### Estratto della fonte
- - - -

Il 9 maggio 1978 Giovanni Battista Montini, Papa Paolo VI, cadde in ginocchio nella cappella privata raccogliendosi nel dolore e nella preghiera. Aveva appena ricevuto la notizia del ritrovamento del cadavere di Aldo Moro nel portabagagli della Renault 4 rossa parcheggiata in via Caetani. I suoi sforzi, esplicitati durante le omelie lungo i 55 interminabili giorni della prigionia e sintetizzati nella lettera indirizzata ai brigatisti, si erano rivelati vani.

Salvare la vita ad un amico

Paolo VI non era riuscito a salvare la vita ad uno statista massima espressione della politica cattolica italiana ma non soltanto: aveva perso, quel pomeriggio di 40 anni fa, un amico sincero. I due si conoscevano infatti da lungo tempo, sin dalla militanza comune nella FUCI (Federazione Universitaria Cattolica Italiana) di cui proprio Montini era stato tra i fondatori. Il futuro Papa aveva chiamato proprio Moro a dirigere la Federazione negli anni difficilissimi della guerra, che costituirono un passo fondamentale nella formazione politica dello statista barese e di molti altri futuri leader della Dc.

Partecipare dunque alla tragedia di una persona che Montini considerava di famiglia fu un durissimo colpo anche per la già compromessa salute del Pontefice che si spegnerà appena tre mesi più tardi, il 6 agosto 1978.

L'intervento mediatore del Pontefice della provincia di Brescia da poco canonizzato fu duplice: da una parte gli appelli per la liberazione dell'ostaggio ripetuti in diverse occasioni pubbliche ed attraverso i media; dall'altra un'azione individuale che si sviluppò nell'arco temporale compreso tra gli ultimi due comunicati delle Brigate Rosse, tra il 24 aprile e il 5 maggio.

- - - -

### Sezione dati
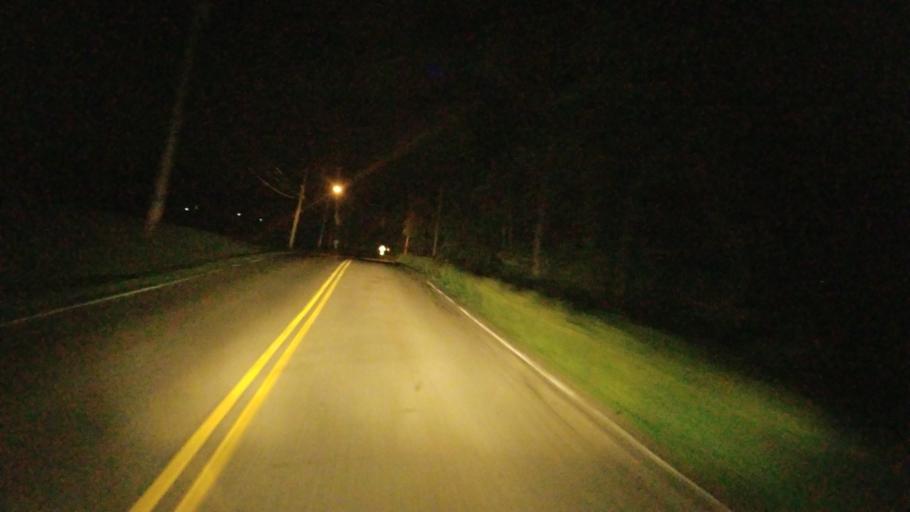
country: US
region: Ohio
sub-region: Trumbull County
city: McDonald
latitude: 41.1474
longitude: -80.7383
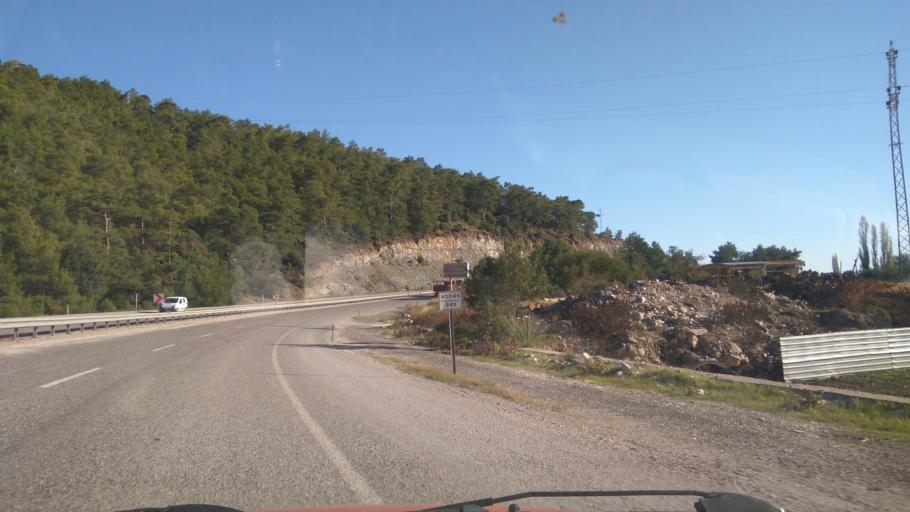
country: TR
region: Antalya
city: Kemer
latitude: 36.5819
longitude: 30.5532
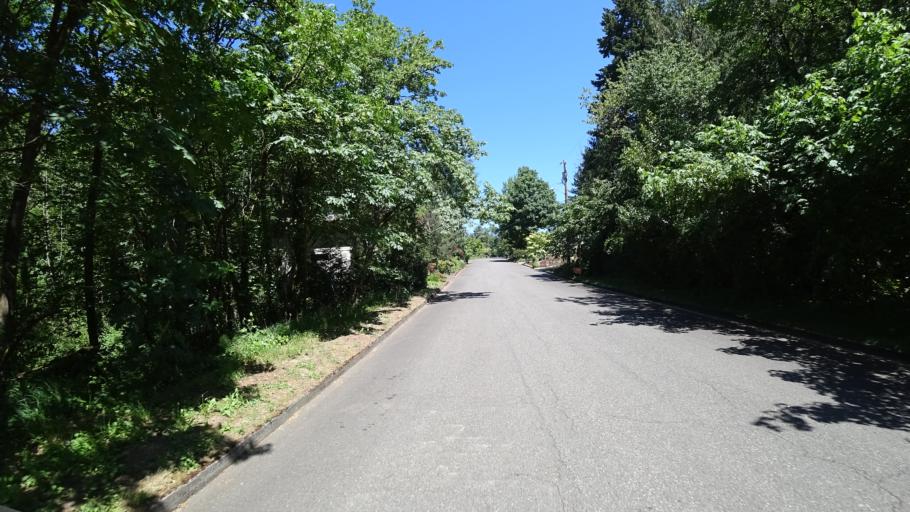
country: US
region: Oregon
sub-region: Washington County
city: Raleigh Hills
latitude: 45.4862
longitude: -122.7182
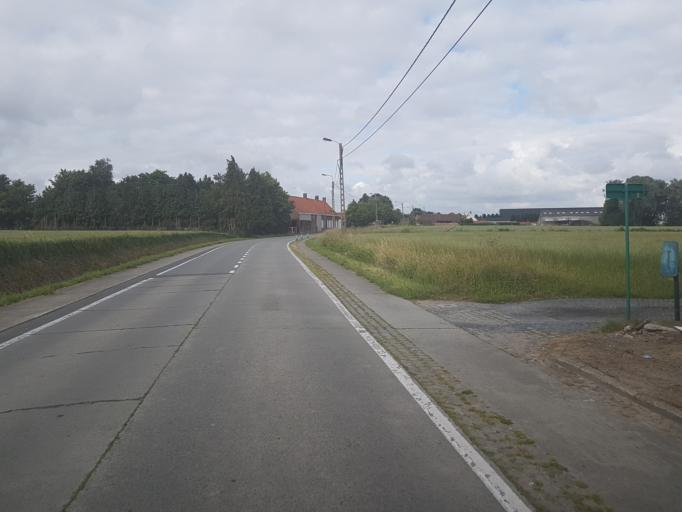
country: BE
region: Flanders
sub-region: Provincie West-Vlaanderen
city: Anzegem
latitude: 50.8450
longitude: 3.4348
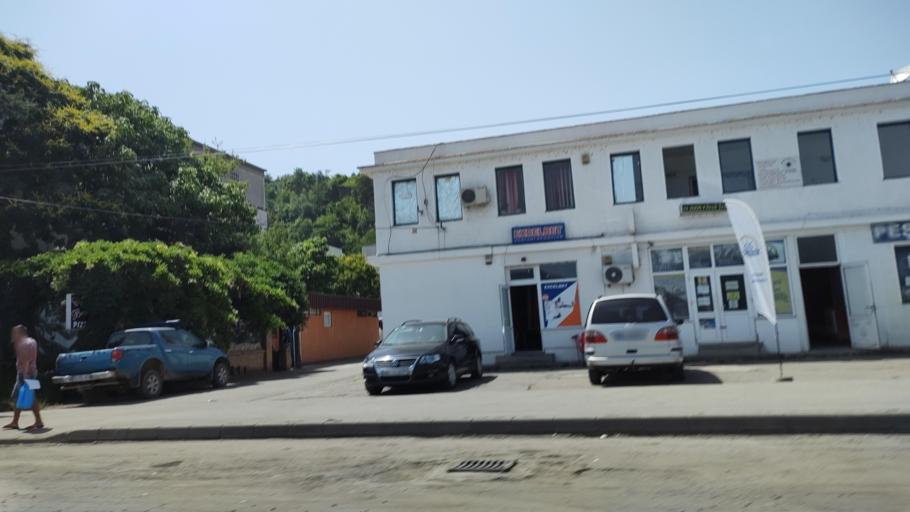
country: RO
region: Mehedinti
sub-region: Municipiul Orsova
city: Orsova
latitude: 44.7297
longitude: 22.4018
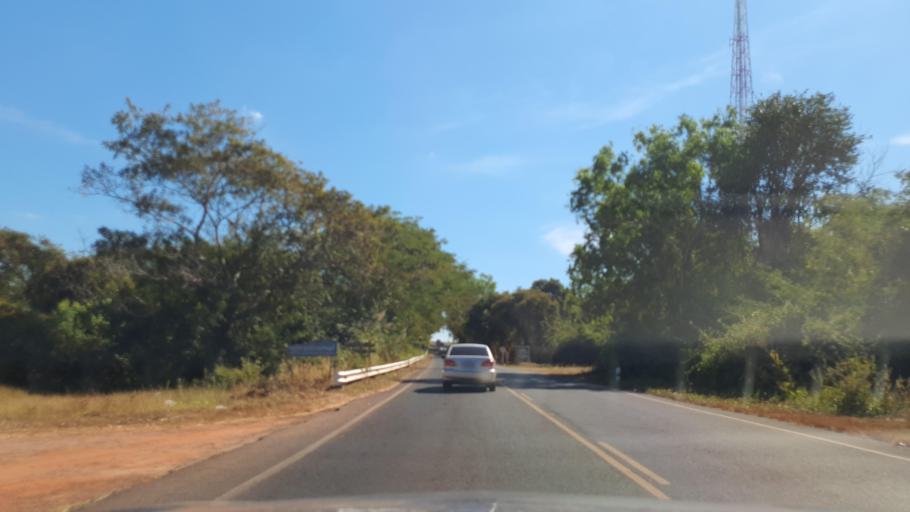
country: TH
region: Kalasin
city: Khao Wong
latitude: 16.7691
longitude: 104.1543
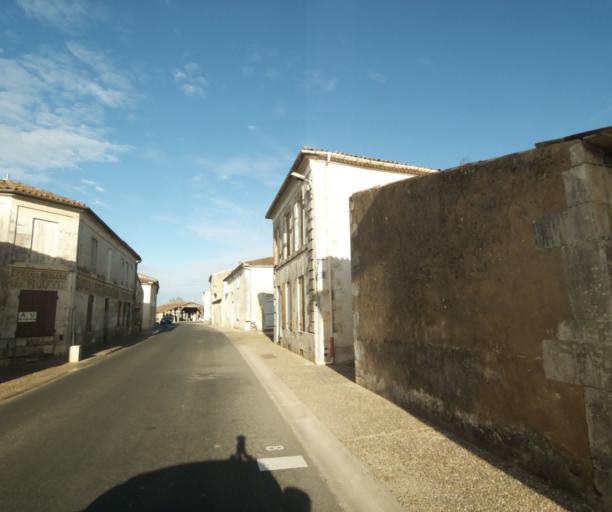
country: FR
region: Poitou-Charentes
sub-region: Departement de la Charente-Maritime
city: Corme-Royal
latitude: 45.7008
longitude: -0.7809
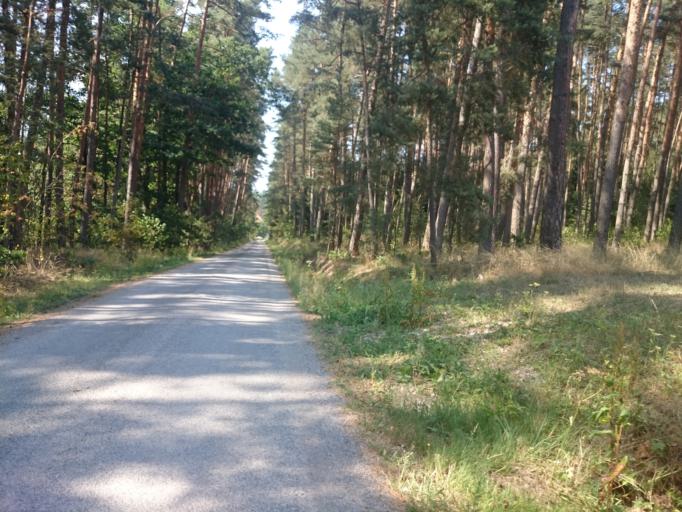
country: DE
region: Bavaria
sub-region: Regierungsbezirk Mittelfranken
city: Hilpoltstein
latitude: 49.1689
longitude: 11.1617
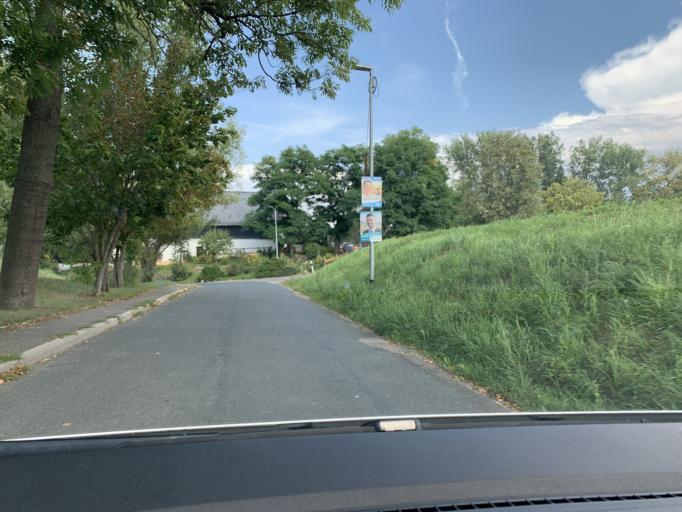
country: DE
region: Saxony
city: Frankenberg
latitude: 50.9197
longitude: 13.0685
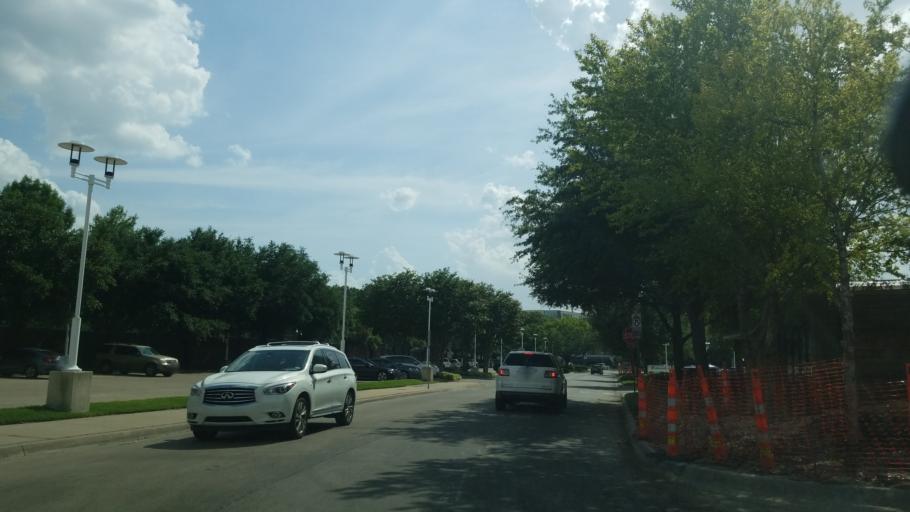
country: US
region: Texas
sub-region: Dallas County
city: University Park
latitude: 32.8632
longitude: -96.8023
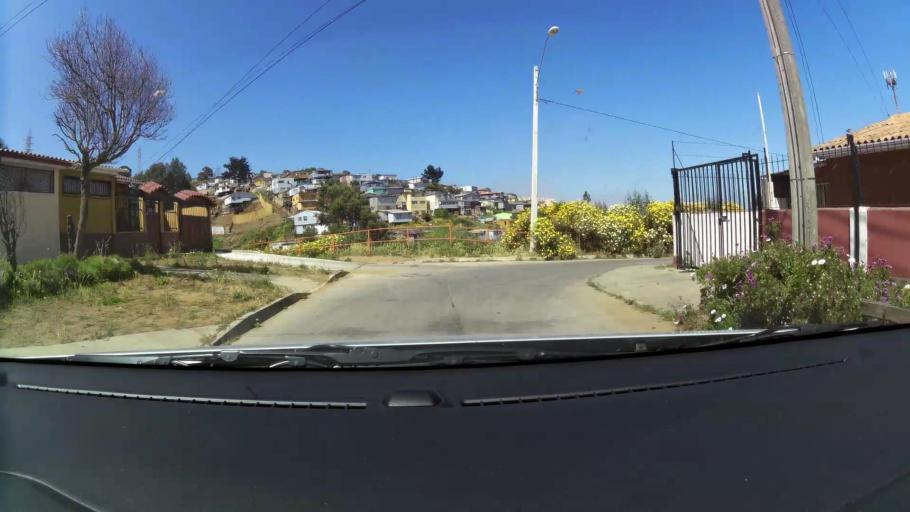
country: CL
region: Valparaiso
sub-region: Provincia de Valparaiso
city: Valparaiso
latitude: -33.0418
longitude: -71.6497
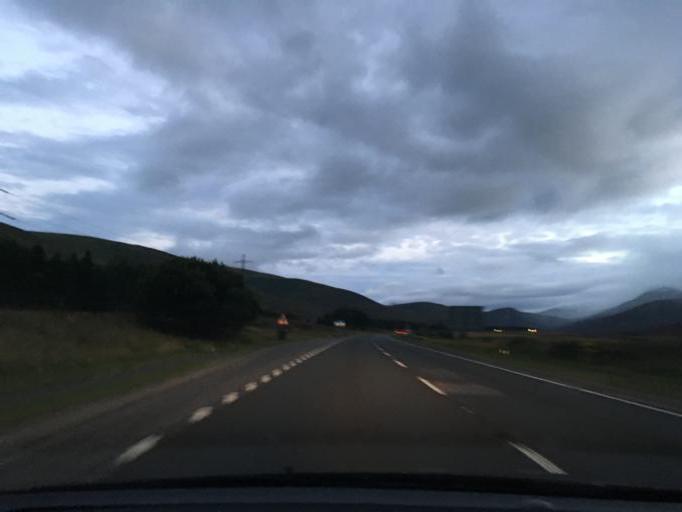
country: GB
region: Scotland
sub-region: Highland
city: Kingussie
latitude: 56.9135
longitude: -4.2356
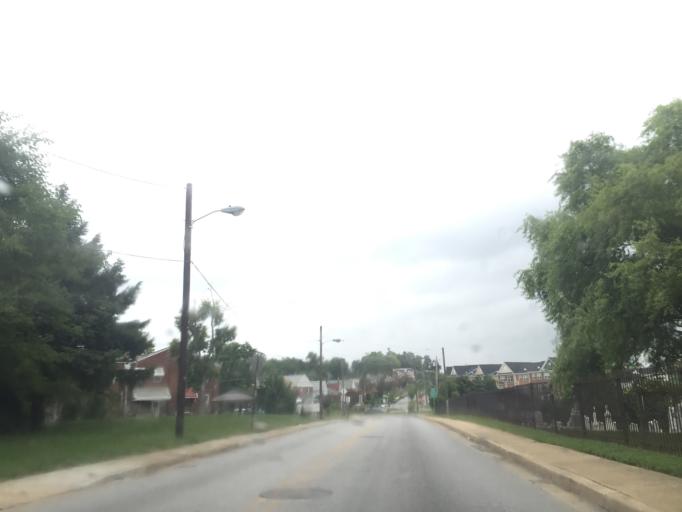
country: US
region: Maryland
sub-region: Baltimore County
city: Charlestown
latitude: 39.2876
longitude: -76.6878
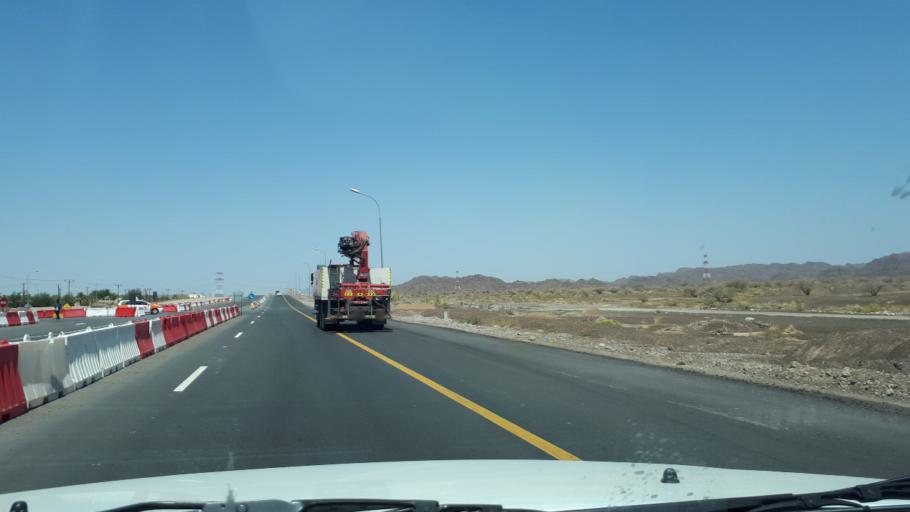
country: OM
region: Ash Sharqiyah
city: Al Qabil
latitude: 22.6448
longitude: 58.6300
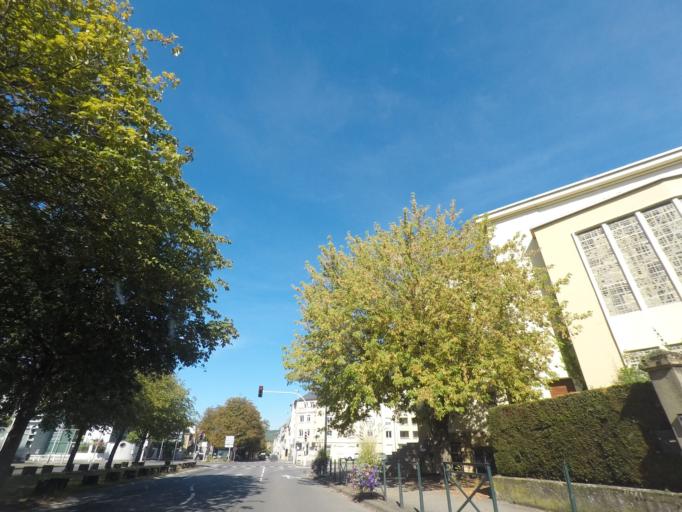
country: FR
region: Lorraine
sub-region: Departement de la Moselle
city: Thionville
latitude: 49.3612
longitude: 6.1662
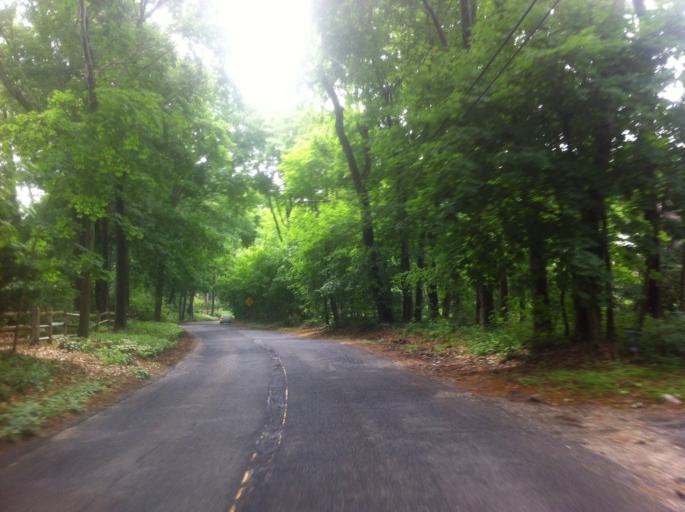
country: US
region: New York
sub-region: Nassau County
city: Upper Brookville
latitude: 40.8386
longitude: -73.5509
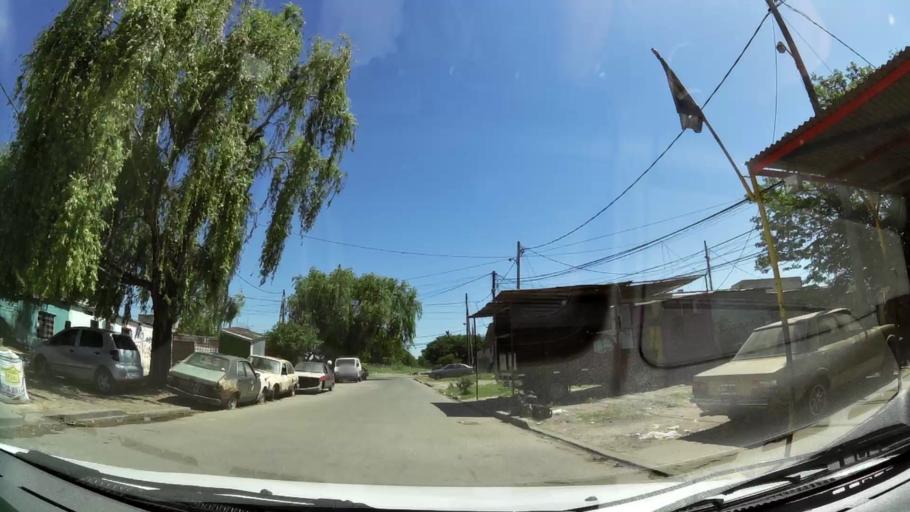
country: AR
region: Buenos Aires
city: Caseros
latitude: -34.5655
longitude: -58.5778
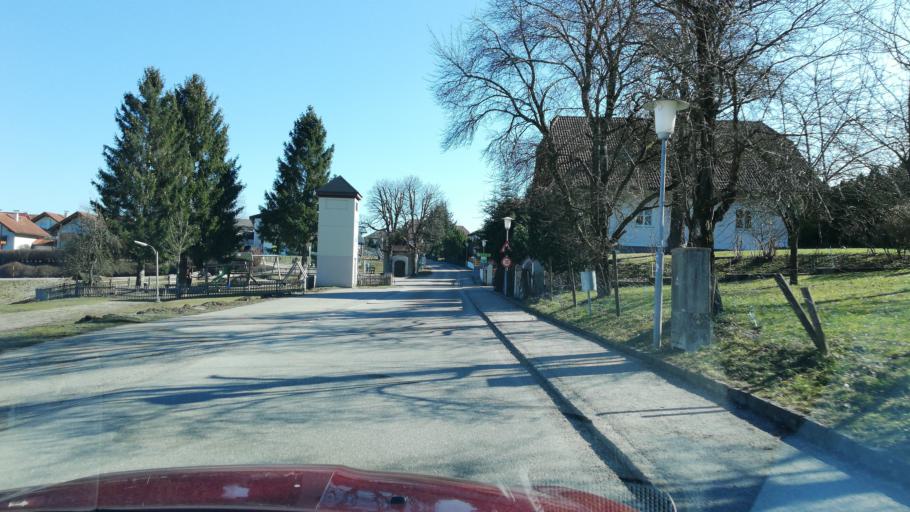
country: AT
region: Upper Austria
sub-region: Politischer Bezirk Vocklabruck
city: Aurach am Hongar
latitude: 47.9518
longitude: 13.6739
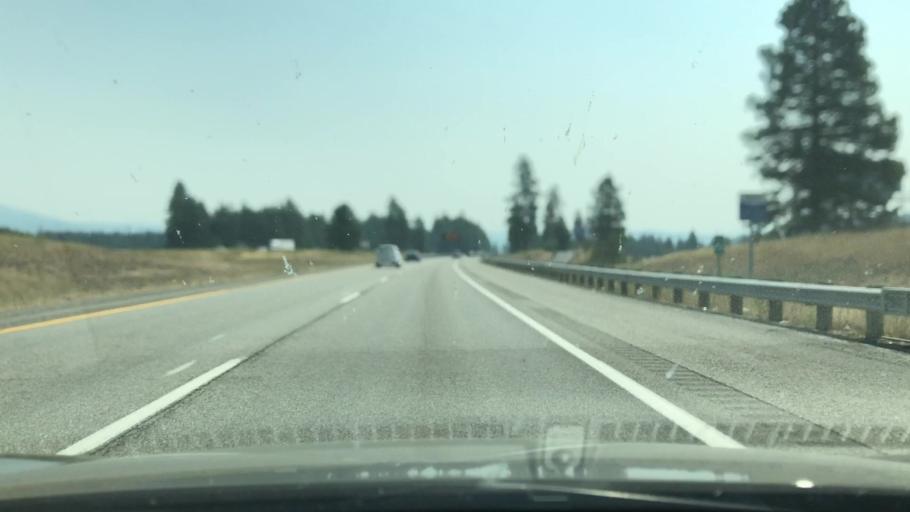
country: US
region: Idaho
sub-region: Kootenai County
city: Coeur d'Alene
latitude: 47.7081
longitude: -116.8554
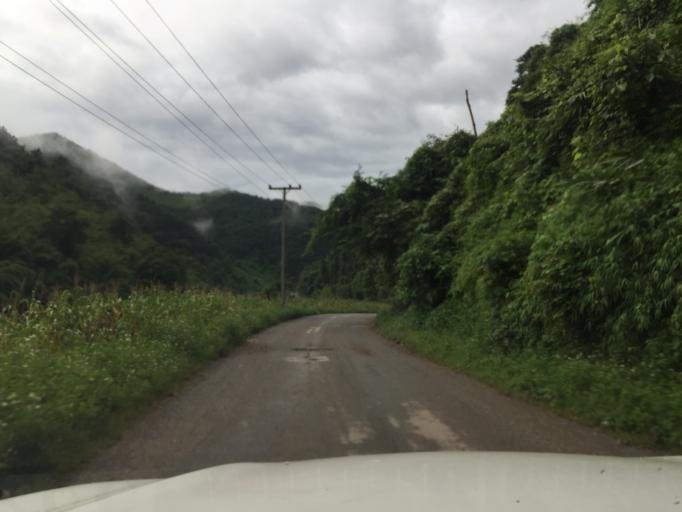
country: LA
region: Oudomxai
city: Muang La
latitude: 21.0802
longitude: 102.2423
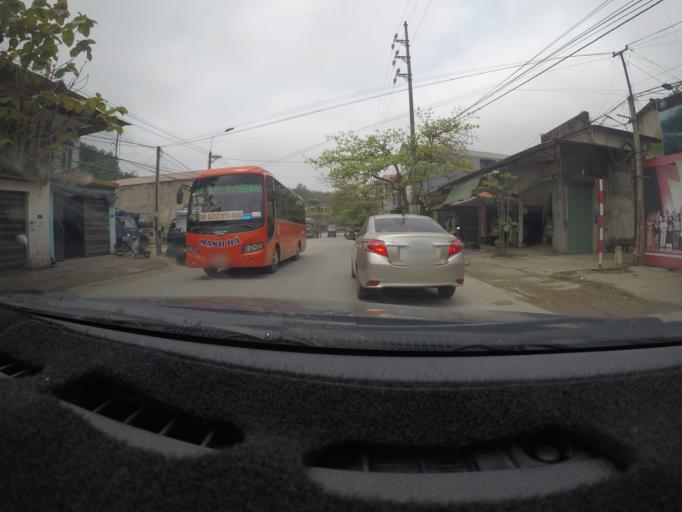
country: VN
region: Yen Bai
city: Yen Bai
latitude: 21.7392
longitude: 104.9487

- - - -

### Breve esercizio 1
Trascriva come elenco JSON di stringhe le righe dei record che vanno da quella contenente "region: Oudomxai" fino alla fine dei record, estremi inclusi, con una stringa per ciascuna riga e senza righe vuote. Escluda le immagini dalla risposta.
### Breve esercizio 2
Scriva il seguito del brano su Paolo VI e Aldo Moro, riprendendo subito dopo la sua ultima frase.
Il brano e i record provengono da fonti tra loro distinte.

### Risposta proposta 1
[
  "region: Oudomxai",
  "city: Muang La",
  "latitude: 21.0802",
  "longitude: 102.2423",
  "country: VN",
  "region: Yen Bai",
  "city: Yen Bai",
  "latitude: 21.7392",
  "longitude: 104.9487"
]

### Risposta proposta 2
Tre giorni prima del ritrovamento del comunicato n°8 (quello che conteneva la richiesta di scambio con i brigatisti in carcere) Giovanni Battista Montini scrisse una lettera ai carcerieri di Moro, che diventerà oggetto di una lunga controversia per le ipotesi di manipolazione dei contenuti che si sono succedute negli anni. Nella missiva il Pontefice chiedeva la liberazione dell'ostaggio "senza condizioni".

La lettera di Paolo VI ai carcerieri di Aldo Moro

La ricezione della lettera, che pareva aver omologato l'atteggiamento del Vaticano alla linea della "fermezza" espressa dai partiti politici con l'eccezione del Psi (in primis La Dc di Andreotti) gettò Moro nello sconforto e nell'angoscia. In realtà nella prima stesura il Papa avrebbe scritto "senza condizioni imbarazzanti"(dove l'aggettivo indicherebbe più che altro l'imbarazzo come sinonimo di paralisi nelle trattative "ufficiali") lasciando quindi intendere l'intenzione del Pontefice di intervenire come soggetto di una negoziazione diretta con le BR.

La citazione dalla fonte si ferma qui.